| > So you say having a decoupled arrangement in software (which happens to be a de facto open standard) is a "terrible awful idea" and that instead you should just rely on whatever your proprietary hardware graphics vendor proposes to you? Why? Sandboxing, and resource quotas / allocations / reservations. By itself, a paravirtualized GPU just treats each userland workload launched by any given guest onto the GPU, as all being siblings — exactly as if there was no virtualization and you were just running multiple workloads on one host. And so, just like multiple GPU-using apps on a single non-virtualized host, these workloads will get "thin-provisioned" the resources they need, as they ask for them, with no advance reservation; and workloads may very well end up fighting over those resources, if they attempt to use a lot of them. You're just not supposed to run two things that attempt to use "as much VRAM as possible" at once. This means that, on a multi-tenant hypervisor host (e.g. the "with GPU" compute machines in most clouds), a paravirtualized GPU would give no protection at all from one tenant using all of a host GPU's resources, leaving none left over for the other guests sharing that host GPU. The cloud vendor would have guaranteed each tenant so much GPU capacity — but that guarantee would be empty! To enforce multi-tenant QoS, you need hardware-supported virtualization — i.e. the ability to make "all of the GPU" actually mean "some of the GPU", defining how much GPU that is on a per-guest basis. (And even in PC use-cases, you don't want a guest to be able to starve the host! Especially if you might be running untrusted workloads inside the guest, for e.g. forensic analysis!) |
An operating system doesn't require virtualisation to manage application resource usage of CPU time, system memory, disk storage, etc – although the details differ from OS to OS, most operating systems have quota and/or prioritisation mechanisms for these – why not for the GPU too?

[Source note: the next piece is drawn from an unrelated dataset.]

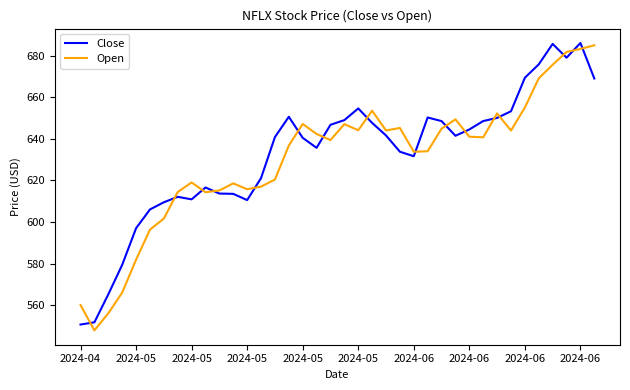

What is the maximum value for Close?

686.1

There is no reason in principle why you can't do that for the GPU too. In fact, there have been a series of Linux cgroup patches going back several years now, to add GPU quotas to Linux cgroups, so you can setup per-app quotas on GPU time and GPU memory – https://lwn.net/ml/cgroups/20231024160727.282960-1-tvrtko.ur... is the most recent I could find (from 6-7 months back), but there were earlier iterations broader in scope, e.g. https://lwn.net/ml/cgroups/20210126214626.16260-1-brian.welt... (from 3+ years ago). For whatever reason none of these have yet been merged to the mainline Linux kernel, but I expect it is going to happen eventually (especially with all the current focus on GPUs for AI applications). Once you have cgroups support for GPUs, why couldn't a paravirtualised GPU driver on a Linux host use that to provide GPU resource management?
And I don't see why it has to wait for GPU cgroups to be upstreamed in the Linux kernel – if all you care about is VMs and not any non-virtualised apps on the same hardware, why couldn't the hypervisor implement the same logic inside a paravirtualised GPU driver?